Task statement: Give back exactly the lines that start at the one containing "Gresik Bantu Renovasi Rumah AKP" and run to the end of the material below, both ends included.
┄┄┄┄┄┄┄┄┄┄┄┄┄┄┄┄┄┄┄┄
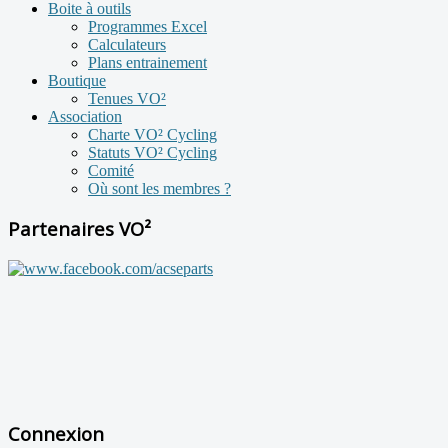
Boite à outils
Programmes Excel
Calculateurs
Plans entrainement
Boutique
Tenues VO²
Association
Charte VO² Cycling
Statuts VO² Cycling
Comité
Où sont les membres ?
Partenaires VO²
Connexion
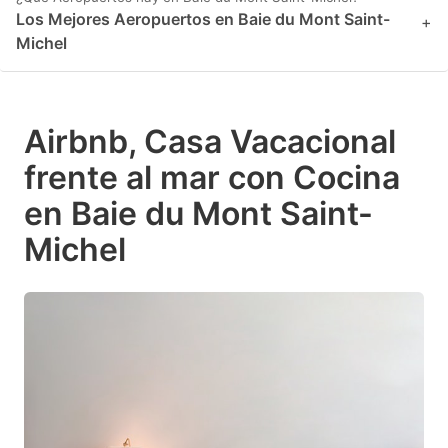
Los Mejores Aeropuertos en Baie du Mont Saint-
+
Michel
Airbnb, Casa Vacacional
frente al mar con Cocina
en Baie du Mont Saint-
Michel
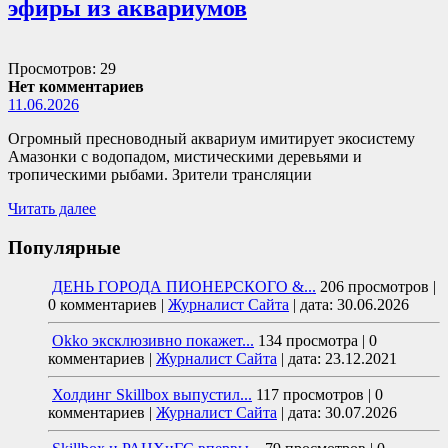
эфиры из аквариумов
Просмотров: 29
Нет комментариев
11.06.2026
Огромный пресноводный аквариум имитирует экосистему
Амазонки с водопадом, мистическими деревьями и
тропическими рыбами. Зрители трансляции
Читать далее
Популярные
ДЕНЬ ГОРОДА ПИОНЕРСКОГО &...
206 просмотров
|
0 комментариев
|
Журналист Сайта
|
дата: 30.06.2026
Okko эксклюзивно покажет...
134 просмотра
|
0
комментариев
|
Журналист Сайта
|
дата: 23.12.2021
Холдинг Skillbox выпустил...
117 просмотров
|
0
комментариев
|
Журналист Сайта
|
дата: 30.07.2026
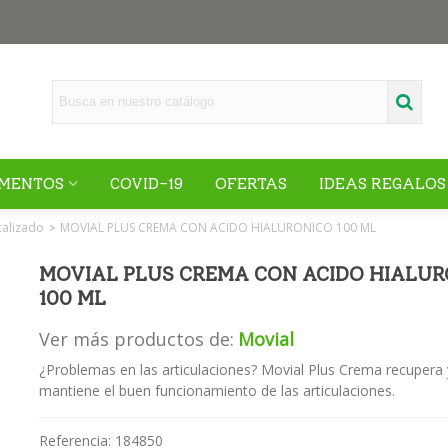
MENTOS
COVID-19
OFERTAS
IDEAS REGALOS
calizado
MOVIAL PLUS CREMA CON ACIDO HIALURONICO 100 ML
>
MOVIAL PLUS CREMA CON ACIDO HIALUR
100 ML
Ver más productos de:
Movial
¿Problemas en las articulaciones? Movial Plus Crema recupera 
mantiene el buen funcionamiento de las articulaciones.
Referencia:
184850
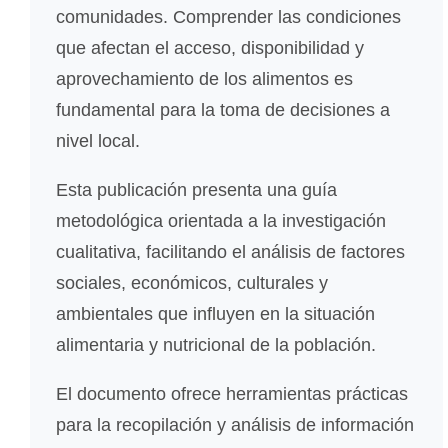
comunidades. Comprender las condiciones
que afectan el acceso, disponibilidad y
aprovechamiento de los alimentos es
fundamental para la toma de decisiones a
nivel local.
Esta publicación presenta una guía
metodológica orientada a la investigación
cualitativa, facilitando el análisis de factores
sociales, económicos, culturales y
ambientales que influyen en la situación
alimentaria y nutricional de la población.
El documento ofrece herramientas prácticas
para la recopilación y análisis de información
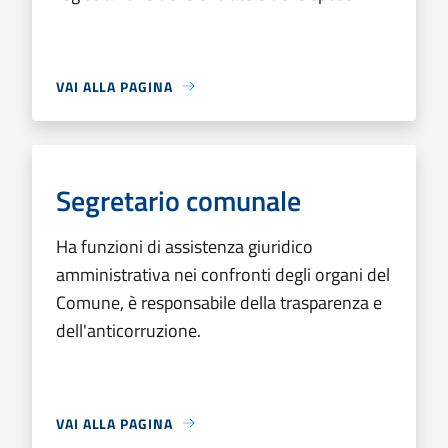
VAI ALLA PAGINA
Segretario comunale
Ha funzioni di assistenza giuridico
amministrativa nei confronti degli organi del
Comune, è responsabile della trasparenza e
dell'anticorruzione.
VAI ALLA PAGINA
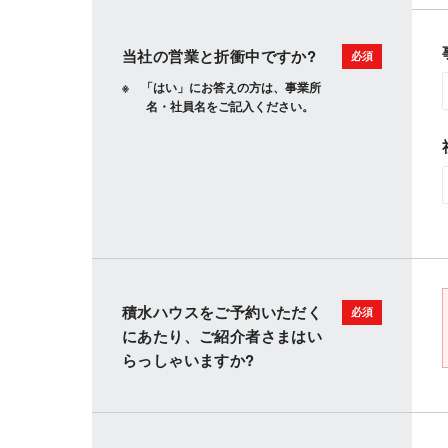
当社の営業と折衝中ですか?
「はい」にお答えの方は、事業所
名・社員名をご記入ください。
積水ハウスをご予約いただく
にあたり、ご紹介者さまはい
らっしゃいますか?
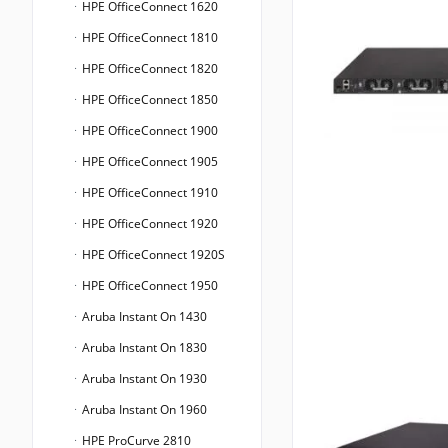
HPE OfficeConnect 1620
HPE OfficeConnect 1810
HPE OfficeConnect 1820
HPE OfficeConnect 1850
HPE OfficeConnect 1900
HPE OfficeConnect 1905
HPE OfficeConnect 1910
HPE OfficeConnect 1920
HPE OfficeConnect 1920S
HPE OfficeConnect 1950
Aruba Instant On 1430
Aruba Instant On 1830
Aruba Instant On 1930
Aruba Instant On 1960
HPE ProCurve 2810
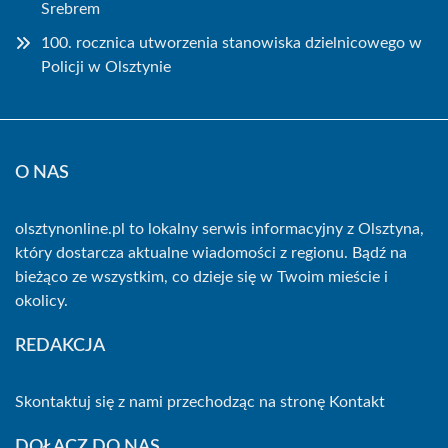
Srebrem
100. rocznica utworzenia stanowiska dzielnicowego w
Policji w Olsztynie
O NAS
olsztynonline.pl to lokalny serwis informacyjny z Olsztyna,
który dostarcza aktualne wiadomości z regionu. Bądź na
bieżąco ze wszystkim, co dzieje się w Twoim mieście i
okolicy.
REDAKCJA
Skontaktuj się z nami przechodząc na stronę
Kontakt
DOŁĄCZ DO NAS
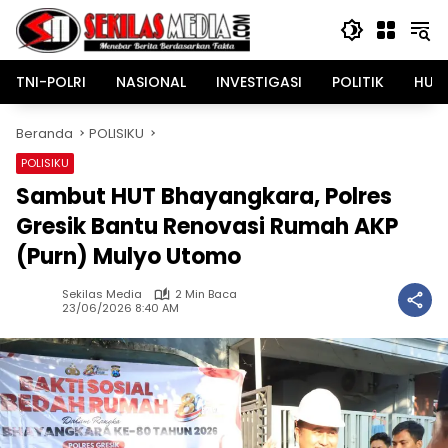
Langsung
ke
konten
TNI-POLRI
NASIONAL
INVESTIGASI
POLITIK
HUK
Beranda
POLISIKU
POLISIKU
Sambut HUT Bhayangkara, Polres
Gresik Bantu Renovasi Rumah AKP
(Purn) Mulyo Utomo
Sekilas Media
2 Min Baca
23/06/2026 8:40 AM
┄┄┄┄┄┄┄┄┄┄┄┄┄┄┄┄┄┄┄┄
Task output:
Gresik Bantu Renovasi Rumah AKP
(Purn) Mulyo Utomo
Sekilas Media
2 Min Baca
23/06/2026 8:40 AM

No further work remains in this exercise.